Considerato in diritto
1. I ricorsi proposti da L.M., A.B. e F.F. sono infondati.
2. I relativi motivi di censura possono essere trattati congiuntamente, in quanto gli stessi, in definitiva, lamentano, sotto diverse angolazioni, la circostanza che la Corte di appello abbia confermato il giudizio di responsabilità dei ricorrenti sulla base di una erronea ricostruzione dei fatti e, principalmente, della causa dell'evento; ricostruzione che i ricorrenti ritengono non fondata su basi scientifiche e contrastante con le prove emerse, che avrebbero evidenziato come la caduta della tubazione sarebbe stata determinata non dalle trazioni attuate dagli operai, bensì dall'imprevedibile cedimento strutturale di una cartella di sostegno della tubazione.
Si tratta, tuttavia, di doglianze infondate ed in parte inammissibili, in quanto le stesse si dilungano su aspetti tecnici che attengono alle caratteristiche tecnico-strutturali della tubazione coinvolta nel sinistro, asseritamente risultanti pacificamente dal compendio probatorio processualmente emerso, che sarebbe stato malamente interpretato dai giudici di merito, in tal modo cercando di offrire una rilettura dei fatti secondo considerazioni che appaiono riconducibili non tanto ad una consentita censura di travisamento della prova, quanto ad un presunto travisamento dei fatti, vizio pacificamente non sindacabile in sede di legittimità, stante la preclusione per la Corte di cassazione di sovrapporre la propria valutazione delle risultanze processuali a quella compiuta nei precedenti gradi di merito (Sez. 3, n. 18521 del 11/01/2018, Ferri, Rv. 27321701; Sez. 6, n. 47204 del 07/10/2015, Musso, Rv. 26548201; Sez. 6, n. 25255 del 14/02/2012 Minervini, Rv. 25309901).

• Compito da svolgere: Prosegua la motivazione sui ricorsi relativi alla caduta della tubazione, riprendendo subito dopo l'ultima frase riportata. I dati non occorrono ai fini dell'esercizio.

• Estratto dei dati:
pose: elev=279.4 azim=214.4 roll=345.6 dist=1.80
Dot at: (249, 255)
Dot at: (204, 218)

• Esito dell'esercizio:
Giova ricordare che questa Suprema Corte ha chiarito che il vizio logico della motivazione deducibile in sede di legittimità deve risultare dal testo della decisione impugnata e deve essere riscontrato tra le varie proposizioni inserite nella motivazione, senza alcuna possibilità di ricorrere al controllo delle risultanze processuali; con la conseguenza che il sindacato di legittimità "deve essere limitato soltanto a riscontrare l'esistenza di un logico apparato argomentativo, senza spingersi a verificare l'adeguatezza delle argomentazioni, utilizzate dal giudice del merito per sostanziare il suo convincimento, o la loro rispondenza alle acquisizioni processuali" (tra le altre Sez. 3, n. 4115 del 27.11.1995, dep. 10.01.1996, Rv. 203272).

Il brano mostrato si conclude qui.